- [Goal of the exercise] Copy the VPNet passage word for word from "Virtually all of" to "traffic, Kagan said.".

- [Source text]
VPNet has teamed up with PicturTel Corp. to provide support
for a videoconferencing-over-VPN service offered by tier-one ISP (Internet-service
provider) Concentric Network Corp.

Virtually all of VPNet's carrier customers are
demanding voice-capable systems to ensure that they will be able to deliver these
applications as the corporate community becomes comfortable with putting voice into their
data traffic, Kagan said.

VPNet -- an OEM (original-equipment manufacturer) partner
with Nortel Networks, ADC Telecommunications Inc.'s ADC Kentrox and others -- has
managed to cut its products' contribution to latency to under 3 milliseconds at each
location, typically averaging 1 ms, Kagan said.

"This allows service providers to stay under the
latency bar for IP voice if they use [IP-voice] gateway systems that fit our
criteria," he added.

VPNet has begun a program aimed at certifying various
IP-voice systems as compliant with its technical requirements. Clarent was the first to
pass muster, but others will soon be certified, as well, Kagan said.

- [Supplied material]
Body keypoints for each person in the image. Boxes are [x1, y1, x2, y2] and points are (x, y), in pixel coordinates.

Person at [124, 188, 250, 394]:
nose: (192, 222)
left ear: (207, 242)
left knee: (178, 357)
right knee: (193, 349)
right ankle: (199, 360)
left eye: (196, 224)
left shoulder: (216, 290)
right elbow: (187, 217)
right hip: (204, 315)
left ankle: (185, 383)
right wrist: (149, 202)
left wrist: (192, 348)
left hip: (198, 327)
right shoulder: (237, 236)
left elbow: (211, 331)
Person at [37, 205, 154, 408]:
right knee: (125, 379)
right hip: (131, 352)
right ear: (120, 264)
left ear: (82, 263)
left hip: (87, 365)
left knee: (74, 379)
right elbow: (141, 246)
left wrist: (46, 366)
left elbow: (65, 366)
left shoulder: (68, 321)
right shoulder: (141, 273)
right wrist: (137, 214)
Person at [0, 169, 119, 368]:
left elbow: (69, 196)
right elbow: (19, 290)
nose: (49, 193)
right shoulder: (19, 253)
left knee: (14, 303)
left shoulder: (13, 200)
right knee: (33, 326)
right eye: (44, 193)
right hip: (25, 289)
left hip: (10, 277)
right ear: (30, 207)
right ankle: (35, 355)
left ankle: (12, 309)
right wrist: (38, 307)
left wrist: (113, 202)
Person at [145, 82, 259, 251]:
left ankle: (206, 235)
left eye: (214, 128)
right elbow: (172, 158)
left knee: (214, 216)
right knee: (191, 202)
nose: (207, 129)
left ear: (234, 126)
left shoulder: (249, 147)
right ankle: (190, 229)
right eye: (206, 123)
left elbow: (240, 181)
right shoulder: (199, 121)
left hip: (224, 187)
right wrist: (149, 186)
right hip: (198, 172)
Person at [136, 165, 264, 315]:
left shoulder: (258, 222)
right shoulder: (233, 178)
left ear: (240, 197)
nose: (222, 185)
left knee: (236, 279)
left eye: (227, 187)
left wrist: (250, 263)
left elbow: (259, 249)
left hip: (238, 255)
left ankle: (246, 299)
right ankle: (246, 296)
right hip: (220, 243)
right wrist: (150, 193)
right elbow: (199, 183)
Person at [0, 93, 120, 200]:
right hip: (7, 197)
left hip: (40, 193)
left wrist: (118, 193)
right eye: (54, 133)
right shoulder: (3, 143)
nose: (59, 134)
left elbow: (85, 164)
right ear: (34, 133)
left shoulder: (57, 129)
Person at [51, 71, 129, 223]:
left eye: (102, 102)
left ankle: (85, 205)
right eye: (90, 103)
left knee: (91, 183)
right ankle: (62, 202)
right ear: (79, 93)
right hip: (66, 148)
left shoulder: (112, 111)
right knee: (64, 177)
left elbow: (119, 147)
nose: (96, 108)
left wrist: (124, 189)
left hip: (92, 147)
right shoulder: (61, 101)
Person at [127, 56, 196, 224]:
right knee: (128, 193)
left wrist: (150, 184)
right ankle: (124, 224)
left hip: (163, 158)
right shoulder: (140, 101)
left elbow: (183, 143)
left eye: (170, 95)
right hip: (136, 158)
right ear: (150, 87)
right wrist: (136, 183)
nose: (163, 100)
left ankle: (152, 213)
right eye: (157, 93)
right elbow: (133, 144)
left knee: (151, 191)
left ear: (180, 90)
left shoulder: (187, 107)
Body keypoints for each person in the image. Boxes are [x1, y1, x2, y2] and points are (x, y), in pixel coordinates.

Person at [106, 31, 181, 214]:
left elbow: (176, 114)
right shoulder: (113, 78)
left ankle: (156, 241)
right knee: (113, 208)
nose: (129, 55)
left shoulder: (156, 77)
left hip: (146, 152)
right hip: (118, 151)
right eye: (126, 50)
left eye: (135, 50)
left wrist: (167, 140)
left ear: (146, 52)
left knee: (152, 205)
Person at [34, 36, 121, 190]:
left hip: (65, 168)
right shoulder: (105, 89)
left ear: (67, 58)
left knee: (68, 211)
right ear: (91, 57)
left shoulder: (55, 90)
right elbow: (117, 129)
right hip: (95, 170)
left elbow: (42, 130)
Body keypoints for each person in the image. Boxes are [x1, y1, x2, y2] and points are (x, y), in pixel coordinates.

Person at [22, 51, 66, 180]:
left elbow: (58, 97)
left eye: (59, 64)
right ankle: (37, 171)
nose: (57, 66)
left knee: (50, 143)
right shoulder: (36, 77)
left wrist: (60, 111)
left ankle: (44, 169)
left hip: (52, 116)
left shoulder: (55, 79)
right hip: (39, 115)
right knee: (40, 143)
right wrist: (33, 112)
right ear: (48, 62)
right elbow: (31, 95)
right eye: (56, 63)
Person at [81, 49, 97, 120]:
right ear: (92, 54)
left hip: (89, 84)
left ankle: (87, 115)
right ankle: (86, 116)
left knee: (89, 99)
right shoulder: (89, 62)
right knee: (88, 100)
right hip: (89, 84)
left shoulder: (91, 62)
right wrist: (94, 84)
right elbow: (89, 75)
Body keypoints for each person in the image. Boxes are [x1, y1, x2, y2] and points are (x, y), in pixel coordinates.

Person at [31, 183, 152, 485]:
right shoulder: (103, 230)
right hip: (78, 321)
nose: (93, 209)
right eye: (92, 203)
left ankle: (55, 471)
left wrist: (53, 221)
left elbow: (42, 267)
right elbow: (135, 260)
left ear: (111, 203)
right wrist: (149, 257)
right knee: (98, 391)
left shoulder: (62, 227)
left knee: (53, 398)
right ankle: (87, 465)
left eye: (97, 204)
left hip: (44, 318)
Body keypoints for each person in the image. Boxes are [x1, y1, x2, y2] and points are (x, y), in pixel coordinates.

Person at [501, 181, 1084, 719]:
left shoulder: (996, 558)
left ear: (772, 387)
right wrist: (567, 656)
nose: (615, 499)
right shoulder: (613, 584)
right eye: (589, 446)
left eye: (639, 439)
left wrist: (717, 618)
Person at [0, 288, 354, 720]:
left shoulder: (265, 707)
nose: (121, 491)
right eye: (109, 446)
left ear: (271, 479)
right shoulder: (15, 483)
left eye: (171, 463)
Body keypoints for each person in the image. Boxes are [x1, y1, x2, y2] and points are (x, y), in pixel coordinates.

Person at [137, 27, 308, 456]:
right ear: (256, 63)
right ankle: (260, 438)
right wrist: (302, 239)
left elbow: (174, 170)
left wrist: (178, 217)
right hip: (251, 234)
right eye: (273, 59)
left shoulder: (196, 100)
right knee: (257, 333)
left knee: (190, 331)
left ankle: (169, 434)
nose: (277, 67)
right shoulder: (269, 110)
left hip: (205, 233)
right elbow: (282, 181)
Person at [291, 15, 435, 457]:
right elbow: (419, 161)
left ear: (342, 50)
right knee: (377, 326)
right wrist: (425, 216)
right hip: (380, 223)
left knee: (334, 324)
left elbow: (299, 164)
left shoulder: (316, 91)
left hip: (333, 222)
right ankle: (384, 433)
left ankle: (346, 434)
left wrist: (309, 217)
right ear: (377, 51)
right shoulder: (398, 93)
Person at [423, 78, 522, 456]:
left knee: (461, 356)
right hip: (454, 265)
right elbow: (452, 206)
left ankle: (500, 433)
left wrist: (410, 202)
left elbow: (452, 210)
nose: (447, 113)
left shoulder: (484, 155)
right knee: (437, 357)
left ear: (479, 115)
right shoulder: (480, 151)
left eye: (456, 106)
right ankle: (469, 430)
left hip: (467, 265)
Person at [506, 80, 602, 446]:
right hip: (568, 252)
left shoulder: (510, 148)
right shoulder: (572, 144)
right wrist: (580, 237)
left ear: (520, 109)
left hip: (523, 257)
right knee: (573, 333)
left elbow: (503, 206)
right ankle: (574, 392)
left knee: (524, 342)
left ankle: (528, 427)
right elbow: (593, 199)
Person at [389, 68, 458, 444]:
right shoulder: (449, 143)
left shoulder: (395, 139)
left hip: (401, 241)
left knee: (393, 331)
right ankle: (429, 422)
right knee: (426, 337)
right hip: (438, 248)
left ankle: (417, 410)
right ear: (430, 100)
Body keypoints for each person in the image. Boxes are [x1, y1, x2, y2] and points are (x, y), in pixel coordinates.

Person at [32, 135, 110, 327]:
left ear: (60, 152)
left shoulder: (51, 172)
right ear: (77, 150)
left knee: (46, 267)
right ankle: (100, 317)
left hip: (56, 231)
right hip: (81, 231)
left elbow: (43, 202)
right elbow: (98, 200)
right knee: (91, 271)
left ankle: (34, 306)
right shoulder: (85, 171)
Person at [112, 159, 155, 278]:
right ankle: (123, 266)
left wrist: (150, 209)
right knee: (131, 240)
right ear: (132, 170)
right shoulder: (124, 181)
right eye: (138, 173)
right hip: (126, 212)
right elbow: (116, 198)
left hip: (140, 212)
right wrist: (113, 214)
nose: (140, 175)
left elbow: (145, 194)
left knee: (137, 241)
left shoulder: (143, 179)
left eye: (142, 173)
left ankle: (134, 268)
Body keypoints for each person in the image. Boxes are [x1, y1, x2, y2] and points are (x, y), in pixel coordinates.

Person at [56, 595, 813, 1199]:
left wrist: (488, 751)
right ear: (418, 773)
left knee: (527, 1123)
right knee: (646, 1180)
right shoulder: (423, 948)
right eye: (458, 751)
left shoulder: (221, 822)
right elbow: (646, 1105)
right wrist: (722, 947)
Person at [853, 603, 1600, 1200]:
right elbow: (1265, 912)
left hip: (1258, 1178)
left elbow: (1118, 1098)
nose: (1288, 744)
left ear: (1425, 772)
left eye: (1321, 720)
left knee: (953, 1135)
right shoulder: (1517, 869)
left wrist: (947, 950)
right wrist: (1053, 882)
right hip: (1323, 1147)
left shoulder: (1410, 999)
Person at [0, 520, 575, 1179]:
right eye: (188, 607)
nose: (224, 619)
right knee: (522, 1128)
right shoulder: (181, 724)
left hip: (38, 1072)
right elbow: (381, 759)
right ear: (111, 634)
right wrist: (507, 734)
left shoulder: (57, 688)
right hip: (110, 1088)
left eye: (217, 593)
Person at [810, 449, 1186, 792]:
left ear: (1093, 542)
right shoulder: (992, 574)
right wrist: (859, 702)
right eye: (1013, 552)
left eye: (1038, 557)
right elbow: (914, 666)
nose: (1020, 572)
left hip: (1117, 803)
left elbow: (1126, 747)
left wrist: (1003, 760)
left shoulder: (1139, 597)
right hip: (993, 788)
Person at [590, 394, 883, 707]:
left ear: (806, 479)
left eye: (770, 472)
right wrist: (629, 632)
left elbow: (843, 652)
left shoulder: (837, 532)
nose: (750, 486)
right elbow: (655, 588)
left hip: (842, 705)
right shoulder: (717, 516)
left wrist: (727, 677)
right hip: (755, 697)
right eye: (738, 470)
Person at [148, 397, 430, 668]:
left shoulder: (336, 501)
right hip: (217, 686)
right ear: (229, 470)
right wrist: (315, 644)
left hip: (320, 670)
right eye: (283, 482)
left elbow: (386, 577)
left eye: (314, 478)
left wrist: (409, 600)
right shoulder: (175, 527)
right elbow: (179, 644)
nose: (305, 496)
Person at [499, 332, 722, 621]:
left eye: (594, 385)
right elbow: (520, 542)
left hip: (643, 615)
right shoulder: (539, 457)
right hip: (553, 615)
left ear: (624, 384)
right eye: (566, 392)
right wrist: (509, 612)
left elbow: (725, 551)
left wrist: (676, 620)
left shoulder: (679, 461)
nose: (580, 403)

- [Answer for the task]
Virtually all of VPNet's carrier customers are
demanding voice-capable systems to ensure that they will be able to deliver these
applications as the corporate community becomes comfortable with putting voice into their
data traffic, Kagan said.